The problem we have here isn’t that the actual true cost of providing medical care in the US is for some strange reason far higher than every where else in the world, but rather simply that the American healthcare system has made profit its highest goal, and is thus charging far more than necessary, often extremely insanely exorbitant fees, such as handing out a $40,000 bill for a twenty minute procedure as The NY Times reported as seen above.

This is what happens when profit is put above human life - when the industry responsible for saving and healing human life is run just as any other corporate industry. This is the natural result of a for-profit corporate medical industry, particularly one that has become entangled with the extremely corrupt and lucrative Big Pharma industry.

These are the reasons why doctors habitually treat only the symptoms of the plethora of chronic diseases plaguing Americans, rather than finding and eliminating the cause (primarily the ‘normal’, toxic, American lifestyle).

Perpetually treating the symptoms of chronic disease in a patient by prescribing pharmaceuticals is far more profitable for the healthcare industry than curing the disease. Not only does this approach rake in the profits for Big Pharma, but the patients suffering from such chronic illnesses must make costly regular visits to the doctor, and many will eventually need much more expensive procedures, surgeries, and longer hospital stays. All of this is profitable to the industry, but not the patient, and that much more so when patients are being regularly overcharged for everything from a regular checkup to a complex surgery.
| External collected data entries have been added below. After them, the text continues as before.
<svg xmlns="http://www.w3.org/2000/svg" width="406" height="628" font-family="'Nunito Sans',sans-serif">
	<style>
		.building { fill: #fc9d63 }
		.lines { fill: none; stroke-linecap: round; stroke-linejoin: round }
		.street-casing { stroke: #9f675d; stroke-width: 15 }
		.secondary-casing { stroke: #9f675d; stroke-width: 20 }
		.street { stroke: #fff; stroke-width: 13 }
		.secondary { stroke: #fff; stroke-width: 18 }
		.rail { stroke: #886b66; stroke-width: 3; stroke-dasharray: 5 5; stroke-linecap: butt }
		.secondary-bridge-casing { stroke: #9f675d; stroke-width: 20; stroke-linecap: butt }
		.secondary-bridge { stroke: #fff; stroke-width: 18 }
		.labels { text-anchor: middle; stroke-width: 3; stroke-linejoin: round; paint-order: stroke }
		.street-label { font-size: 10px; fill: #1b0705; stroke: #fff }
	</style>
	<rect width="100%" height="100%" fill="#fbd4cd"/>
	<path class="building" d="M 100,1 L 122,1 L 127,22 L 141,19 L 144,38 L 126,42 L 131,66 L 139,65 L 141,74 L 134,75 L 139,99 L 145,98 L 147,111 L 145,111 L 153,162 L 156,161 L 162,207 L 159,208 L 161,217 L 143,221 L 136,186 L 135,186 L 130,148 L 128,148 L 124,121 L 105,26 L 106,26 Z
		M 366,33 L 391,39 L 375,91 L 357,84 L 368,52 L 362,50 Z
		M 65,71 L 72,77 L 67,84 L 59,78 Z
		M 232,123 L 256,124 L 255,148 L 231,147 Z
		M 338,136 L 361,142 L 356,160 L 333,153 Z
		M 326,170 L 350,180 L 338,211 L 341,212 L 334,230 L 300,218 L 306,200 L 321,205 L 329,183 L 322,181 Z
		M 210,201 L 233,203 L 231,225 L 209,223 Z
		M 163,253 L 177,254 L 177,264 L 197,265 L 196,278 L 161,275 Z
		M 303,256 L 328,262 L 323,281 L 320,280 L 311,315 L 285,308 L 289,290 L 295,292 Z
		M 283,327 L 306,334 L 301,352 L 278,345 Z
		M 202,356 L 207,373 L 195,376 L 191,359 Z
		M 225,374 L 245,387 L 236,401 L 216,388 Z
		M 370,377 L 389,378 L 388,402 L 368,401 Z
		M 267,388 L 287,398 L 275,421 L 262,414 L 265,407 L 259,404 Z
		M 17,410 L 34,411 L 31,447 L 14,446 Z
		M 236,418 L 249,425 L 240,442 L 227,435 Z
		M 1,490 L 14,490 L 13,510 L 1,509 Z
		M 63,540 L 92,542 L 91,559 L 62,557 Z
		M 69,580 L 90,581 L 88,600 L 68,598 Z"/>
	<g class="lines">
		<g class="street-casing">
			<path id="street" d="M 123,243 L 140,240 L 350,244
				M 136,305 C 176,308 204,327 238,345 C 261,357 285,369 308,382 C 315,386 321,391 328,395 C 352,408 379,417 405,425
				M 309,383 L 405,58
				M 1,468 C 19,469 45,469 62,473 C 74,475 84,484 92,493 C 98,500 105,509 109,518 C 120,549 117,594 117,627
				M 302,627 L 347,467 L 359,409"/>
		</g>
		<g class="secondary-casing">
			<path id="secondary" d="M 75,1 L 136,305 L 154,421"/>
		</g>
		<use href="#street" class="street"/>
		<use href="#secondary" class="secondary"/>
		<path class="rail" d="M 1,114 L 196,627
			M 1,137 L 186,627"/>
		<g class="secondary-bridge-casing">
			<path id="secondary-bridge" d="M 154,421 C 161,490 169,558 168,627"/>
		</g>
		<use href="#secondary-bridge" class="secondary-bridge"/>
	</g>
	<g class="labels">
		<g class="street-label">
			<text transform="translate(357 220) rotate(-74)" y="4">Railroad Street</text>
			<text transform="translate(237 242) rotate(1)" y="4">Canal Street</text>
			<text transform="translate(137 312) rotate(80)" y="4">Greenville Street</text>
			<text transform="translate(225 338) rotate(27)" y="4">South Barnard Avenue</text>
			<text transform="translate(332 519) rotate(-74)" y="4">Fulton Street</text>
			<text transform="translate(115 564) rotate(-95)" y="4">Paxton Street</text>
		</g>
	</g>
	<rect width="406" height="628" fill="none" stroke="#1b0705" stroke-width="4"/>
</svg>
Most of the doctors are not to be personally blamed, for they are just doing what they were trained to do. It is the fault of the system, a system designed to be highly profitable, a system that caters directly to the pharmaceutical industry, a system that ignores relatively inexpensive and highly effective holistic and natural medicines in favor of expensive and often addictive and dangerous pharmaceuticals.
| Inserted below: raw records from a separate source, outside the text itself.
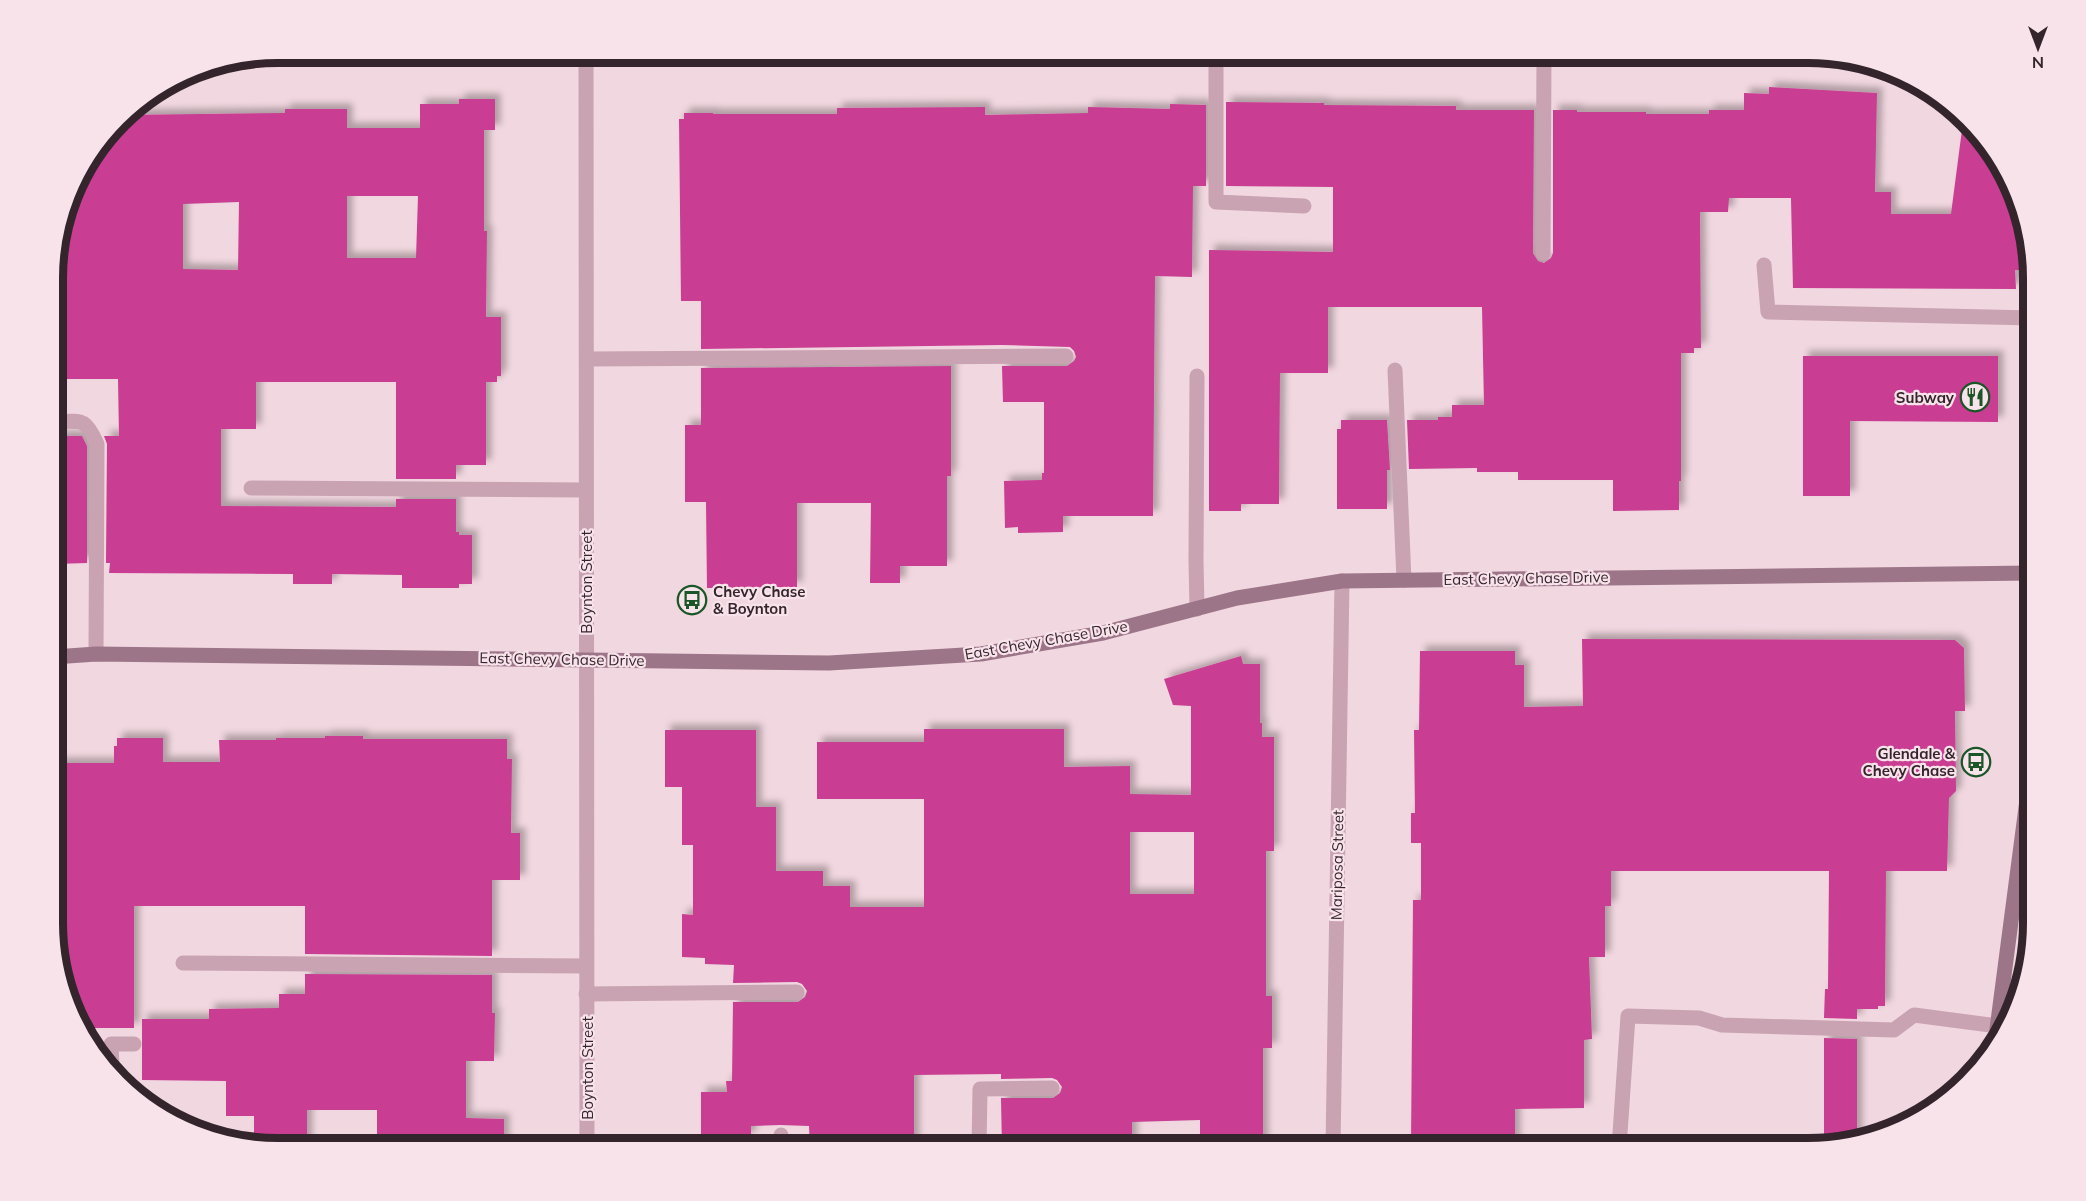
<svg xmlns="http://www.w3.org/2000/svg" width="2086" height="1201" viewBox="0 0 2086 1201" font-family="Mulish,sans-serif">
	<style>
		.building { fill: #c93d92; fill-rule: evenodd; filter: url(#shadow) }
		.lines { fill: none; stroke-linecap: round; stroke-linejoin: round }
		.service { stroke: #c9a3b2; stroke-width: 15 }
		.minor { stroke: #c9a3b2; stroke-width: 15 }
		.secondary { stroke: #9d7588; stroke-width: 15 }
		.labels { text-anchor: middle; dominant-baseline: central; stroke-width: 4.5; stroke-linejoin: round; paint-order: stroke }
		.poi-label { font-size: 15px; font-weight: bold; fill: #34252d; stroke: #f9e3ea; text-anchor: end }
		.street-label { font-size: 15px; fill: #34252d; stroke: #f9e3ea }
		.rim { fill: none; stroke: #34252d; stroke-width: 8 }
	</style>
	<defs>
		<filter id="shadow"><feDropShadow dx="5.5" dy="-5.5" stdDeviation="3" flood-color="#0004"/></filter>
	</defs>
	<rect width="100%" height="100%" fill="#f1d7df"/>
	<path class="building" d="M 1769,87 L 1877,93 L 1875,192 L 1891,192 L 1891,214 L 1951,214 L 1963,122 L 1996,153 L 2021,205 L 2025,224 L 2024,270 L 2015,270 L 2016,289 L 1793,288 L 1791,198 L 1729,198 L 1728,212 L 1700,212 L 1701,348 L 1694,348 L 1694,353 L 1681,353 L 1681,481 L 1679,481 L 1679,510 L 1613,511 L 1613,480 L 1518,480 L 1518,472 L 1477,472 L 1477,468 L 1409,469 L 1407,420 L 1438,420 L 1438,417 L 1452,417 L 1452,405 L 1484,405 L 1482,307 L 1328,307 L 1328,373 L 1280,373 L 1279,504 L 1241,504 L 1241,511 L 1209,511 L 1209,250 L 1333,252 L 1333,187 L 1226,186 L 1226,102 L 1324,103 L 1324,105 L 1456,106 L 1456,110 L 1534,110 L 1533,253 L 1538,261 L 1544,263 L 1551,258 L 1553,253 L 1553,110 L 1577,110 L 1577,112 L 1646,112 L 1646,114 L 1709,114 L 1709,110 L 1744,110 L 1744,93 L 1769,94 Z
		M 459,99 L 495,99 L 495,130 L 484,130 L 484,231 L 487,231 L 486,317 L 501,317 L 501,376 L 497,376 L 497,382 L 486,382 L 486,465 L 456,465 L 456,479 L 396,479 L 396,382 L 256,382 L 256,429 L 221,429 L 221,506 L 396,507 L 396,499 L 456,499 L 456,532 L 459,532 L 459,535 L 472,535 L 472,584 L 459,584 L 459,588 L 402,588 L 402,575 L 332,574 L 332,584 L 293,584 L 293,574 L 109,573 L 110,563 L 106,563 L 107,444 L 104,436 L 119,436 L 118,379 L 54,379 L 54,249 L 76,178 L 124,115 L 285,113 L 285,109 L 347,109 L 347,128 L 420,128 L 420,104 L 459,104 ZM 347,196 L 418,196 L 416,258 L 347,258 ZM 239,202 L 238,270 L 183,269 L 183,204 Z
		M 1170,104 L 1206,105 L 1206,186 L 1193,186 L 1192,277 L 1155,276 L 1153,516 L 1063,516 L 1063,532 L 1018,533 L 1018,527 L 1005,528 L 1004,481 L 1042,480 L 1042,473 L 1044,473 L 1044,402 L 1003,402 L 1002,366 L 1067,366 L 1074,361 L 1076,357 L 1074,351 L 1070,347 L 1002,345 L 701,349 L 701,301 L 681,301 L 679,119 L 684,119 L 684,113 L 713,113 L 713,114 L 837,114 L 837,108 L 985,107 L 985,115 L 1088,113 L 1088,107 L 1170,109 Z
		M 1803,356 L 1998,356 L 1998,422 L 1850,421 L 1850,496 L 1803,496 Z
		M 951,366 L 951,476 L 947,476 L 947,566 L 900,566 L 900,583 L 870,583 L 871,503 L 797,503 L 797,587 L 707,588 L 706,502 L 685,502 L 685,425 L 701,425 L 701,368 Z
		M 1341,420 L 1387,420 L 1390,470 L 1387,470 L 1387,509 L 1337,509 L 1337,429 L 1341,429 Z
		M 54,436 L 82,436 L 87,446 L 87,563 L 54,564 Z
		M 1582,639 L 1955,640 L 1964,648 L 1965,711 L 1955,711 L 1956,791 L 1949,798 L 1947,871 L 1886,871 L 1885,1006 L 1878,1006 L 1878,1009 L 1857,1009 L 1857,1019 L 1824,1018 L 1825,989 L 1828,989 L 1829,871 L 1611,871 L 1611,906 L 1605,906 L 1605,957 L 1589,957 L 1592,1039 L 1584,1040 L 1584,1108 L 1515,1109 L 1515,1148 L 1411,1148 L 1413,900 L 1421,900 L 1421,843 L 1411,843 L 1411,813 L 1415,813 L 1414,730 L 1419,730 L 1420,651 L 1515,651 L 1515,665 L 1524,665 L 1524,707 L 1583,706 Z
		M 1241,656 L 1243,664 L 1260,664 L 1260,723 L 1262,723 L 1262,737 L 1274,737 L 1274,851 L 1266,851 L 1266,996 L 1272,996 L 1272,1048 L 1263,1048 L 1263,1148 L 1200,1148 L 1200,1120 L 1132,1122 L 1132,1148 L 1002,1148 L 1001,1098 L 1053,1098 L 1060,1093 L 1062,1087 L 1057,1080 L 1052,1078 L 1001,1079 L 1001,1074 L 914,1075 L 914,1148 L 810,1148 L 809,1126 L 780,1125 L 751,1126 L 751,1137 L 743,1137 L 743,1148 L 701,1148 L 701,1092 L 727,1092 L 726,1081 L 732,1081 L 733,1002 L 798,1002 L 805,997 L 807,991 L 802,984 L 797,982 L 733,983 L 734,965 L 705,964 L 705,958 L 682,957 L 682,914 L 693,915 L 693,845 L 682,845 L 682,787 L 665,787 L 665,730 L 756,730 L 756,807 L 776,807 L 776,871 L 823,871 L 823,886 L 850,886 L 850,907 L 924,907 L 924,799 L 817,799 L 817,742 L 924,742 L 924,729 L 1064,729 L 1064,767 L 1130,766 L 1130,794 L 1191,795 L 1191,706 L 1173,705 L 1164,679 ZM 1130,832 L 1194,832 L 1194,894 L 1130,894 Z
		M 325,736 L 363,736 L 363,739 L 507,739 L 507,759 L 512,759 L 511,833 L 520,833 L 520,880 L 492,880 L 492,956 L 305,954 L 305,906 L 134,906 L 134,1028 L 83,1028 L 54,952 L 54,763 L 114,763 L 114,746 L 117,746 L 117,738 L 163,738 L 163,762 L 220,762 L 219,740 L 276,740 L 276,738 L 325,738 Z
		M 305,974 L 492,975 L 492,1013 L 495,1013 L 494,1061 L 466,1061 L 466,1118 L 504,1119 L 504,1148 L 423,1148 L 423,1146 L 377,1146 L 377,1110 L 307,1110 L 307,1148 L 261,1146 L 261,1136 L 254,1136 L 254,1116 L 226,1116 L 226,1081 L 142,1080 L 142,1019 L 209,1019 L 209,1009 L 279,1008 L 279,994 L 305,994 Z
		M 1824,1038 L 1857,1039 L 1857,1141 L 1824,1141 Z"/>
	<g class="lines">
		<path class="service" d="M 1216,53 L 1216,202 L 1304,206
			M 1543,253 L 1544,53
			M 1764,265 L 1768,312 L 2033,318
			M 587,359 L 1066,356
			M 1395,370 L 1404,580
			M 1197,376 L 1196,560 L 1197,609
			M 54,422 C 82,421 85,417 97,444 L 96,654
			M 251,488 L 586,490
			M 183,963 L 586,966
			M 586,994 L 797,992
			M 112,1068 L 111,1044 L 134,1044
			M 218,1139 L 218,1140
			M 781,1148 L 781,1135
			M 979,1148 L 980,1089 L 1052,1088
			M 1619,1148 L 1628,1016 L 1699,1018 L 1722,1025 L 1894,1030 L 1914,1015 L 1998,1026"/>
		<path class="minor" d="M 586,53 L 587,1148
			M 1333,1148 L 1342,581"/>
		<path class="secondary" d="M 54,657 L 96,654 L 829,663 L 981,654 L 1103,633 L 1237,598 L 1342,581 L 2033,573
			M 1995,1044 L 2033,754"/>
	</g>
	<defs>
		<g id="restaurant-ring" transform="scale(1.5)"><circle r="9.5" fill="#f9e3ea" stroke="#1a5627" stroke-width="1.5"/><path d="M-5-6h1v4h1v-4h1v4h1v-4h1v5L-1.5 .5V6h-2V.5L-5-1ZM5-6V6H3V1.5H1.5Q1.5-4 5-6Z" fill="#1a5627"/></g>
		<g id="bus-ring" transform="scale(1.5)"><circle r="9.5" fill="#f9e3ea" stroke="#1a5627" stroke-width="1.5"/><path d="M-5-6H5V4H4V6H2V4H-2V6H-4V4H-5ZM-3.5-4V0h7V-4ZM-3.5 1.2v1.5H-2V1.2ZM2 1.2v1.5H3.5V1.2Z" fill="#1a5627"/></g>
	</defs>
	<g fill-rule="evenodd">
		<use href="#restaurant-ring" x="1975" y="397"/>
		<use href="#bus-ring" x="692" y="600"/>
		<use href="#bus-ring" x="1976" y="762"/>
	</g>
	<g class="labels">
		<g class="poi-label">
			<text x="1954" y="397">Subway</text>
			<text x="713" y="591" text-anchor="start">Chevy Chase<tspan x="713" dy="17">&amp; Boynton</tspan></text>
			<text x="1955" y="753">Glendale &amp;<tspan x="1955" dy="17">Chevy Chase</tspan></text>
		</g>
		<g class="street-label">
			<text transform="translate(1526 578) rotate(-1)">East Chevy Chase Drive</text>
			<text transform="translate(586 582) rotate(-90)">Boynton Street</text>
			<text transform="translate(1046 640) rotate(-10)">East Chevy Chase Drive</text>
			<text transform="translate(562 659) rotate(1)">East Chevy Chase Drive</text>
			<text transform="translate(1337 865) rotate(-89)">Mariposa Street</text>
			<text transform="translate(587 1068) rotate(-90)">Boynton Street</text>
		</g>
	</g>
	<path d="M0 0H2086V1201H0ZM278 63H1808A215 215 0 0 1 2023 278V923A215 215 0 0 1 1808 1138H278A215 215 0 0 1 63 923V278A215 215 0 0 1 278 63Z" fill="#f9e3ea" fill-rule="evenodd"/>
	<path class="rim" d="M278 63H1808A215 215 0 0 1 2023 278V923A215 215 0 0 1 1808 1138H278A215 215 0 0 1 63 923V278A215 215 0 0 1 278 63Z"/>
	<g transform="translate(2038 48) rotate(180)" stroke="#f9e3ea" stroke-width="4.5" paint-order="stroke">
	<path d="M0-4.5L10 22L0 15L-10 22Z" fill="#34252d"/>
	<text y="-9" font-size="16" font-weight="bold" text-anchor="middle" fill="#34252d">N</text>
	</g>
</svg>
This is what happens when the primary focus of medicine is shifted from saving and healing life to corporate profits. This is what happens when society places more value on money than on life itself.

NPR notes how Medical journalist Dr. Elisabeth Rosenthal “warns that the existing system too often focuses on financial incentives over health or science.”

"We've trusted a lot of our health care to for-profit businesses and it's their job, frankly, to make profit," Rosenthal says. "You can't expect them to act like Mother Teresas."

Furthermore, “She notes that under the current system, it's far more lucrative to provide a lifetime of treatments than a cure.”

It seems to me that if there is one single industry that should be run completely as a nonprofit industry, it should be the industry of saving life. It seems entirely outside the spirit of compassion and love for neighbor to charge one another for life-saving knowledge and procedures; and not only is that what we do, we have made doctors one of the highest paying careers of society, and the medical/pharmaceutical industry one of the most profitable industries in society.

As reported by Forbes:

Russell Andrews, a neurosurgeon and author of Too Big To Succeed laments “the morphing of American medicine from a function of a humanitarian society into a revenue stream for healthcare profits, drug and medical device companies, hospitals, and insurance companies. In essence, we have transformed healthcare in the U.S. into an industry whose goal is to profitable.” Andrews goes on to characterize the profit motive as “a virus” infecting the system.

If we are to solve the problem, we must remove the virus infecting the system. We can do this by returning healthcare to the role it once played as a function of a humanitarian society, rather than allowing it to be just another tool of the widespread corporate greed that has hijacked American society, which it has now become.

There is certainly a real cost to provide medical care to patients, but it sure doesn’t need to be this high. I am not advocating for a government-run socialized medical system. A simple transformation of the current healthcare industry into a healthcare system based primarily on compassion and care for humanity rather than profit would surely go a long way in making a world of difference.